Ada batu di tepi pantai yang terkikis oleh air laut. Namun, ada yang menarik di mana permukaan batu tersebut ada bekas goresan. Sepertinya seseorang mendorong mini boat, perahu, atau semacamnya di atas batu tersebut.

Mungkin saja orang itu tidak melihat ada batu di sana. Ketika mendorong mini boat, tidak sengaja bagian bawahnya menggores batu. Kemungkinan orang itu mendorong mini boat (untuk dikendarai) pada malam hari, jadi orang itu tidak melihatnya.

Itu adalah dugaan Vienna.

Hanya itu yang Vienna temukan, tidak ada petunjuk lain di tempat tersebut.

Vienna kembali menatap ke pulau seberang. Meski tidak terlalu jauh, Vienna tidak yakin jika harus berenang ke sana, apalagi ombaknya lumayan kuat. Ditambah banyak bebatuan dan karang di bawah permukaan laut yang menonjol dan mencuat ke permukaan. Sangat berbahaya jika Vienna nekat berenang menyeberang ke sana.
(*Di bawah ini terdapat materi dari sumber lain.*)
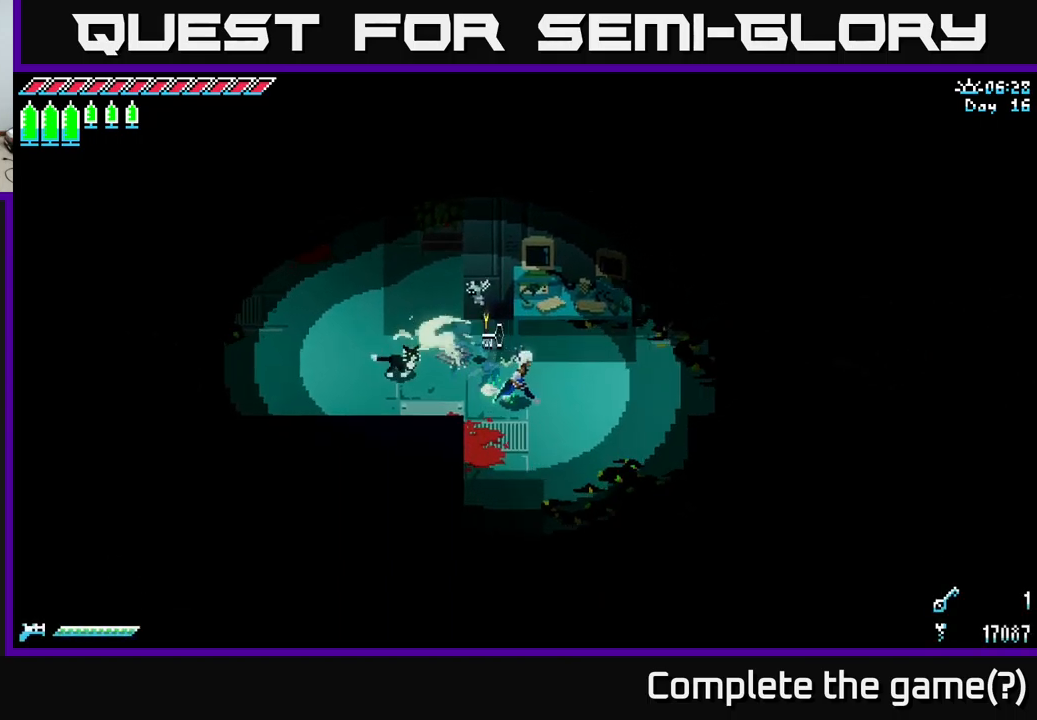
{"buttons": ["X"], "left_stick": "center", "right_stick": "center", "events": [[266, "left_stick", "center"]]}
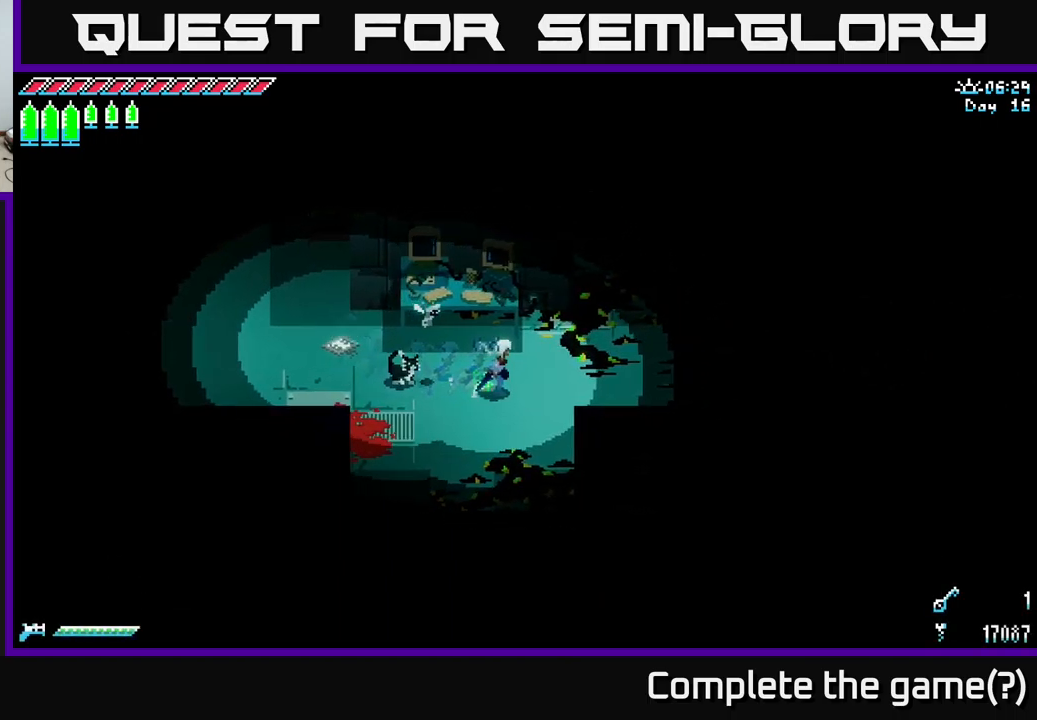
{"buttons": [], "left_stick": "center", "right_stick": "center", "events": [[66, "left_stick", "down"], [416, "left_stick", "center"], [450, "X", "up"]]}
Vienna memeriksa ponselnya yang menggantung di lehernya. Ia mencari pulau di dekat pulau tak bernama (Pulau Lameda) yang sedang ia pijak sekarang.

Hasilnya sama seperti sebelumnya, di Google Maps tidak ada pulau di dekat Pulau Lameda. Ada pun pulau yang berjarak 5 kilometer di bagian Barat Laut Pulau Lameda.

"Bagaimana bisa ada pulau yang tidak terdaftar di Google Maps?" gumam Vienna.

Tiba-tiba Miky menggonggong dan berlari ke dalam semak-semak. Vienna menyusul Miky. Ia juga melewati semak-semak.

"Miky?" Vienna kehilangan jejak anjingnya. Ia mendengus kesal.

Samar-samar ia mendengar suara dengusan anjing.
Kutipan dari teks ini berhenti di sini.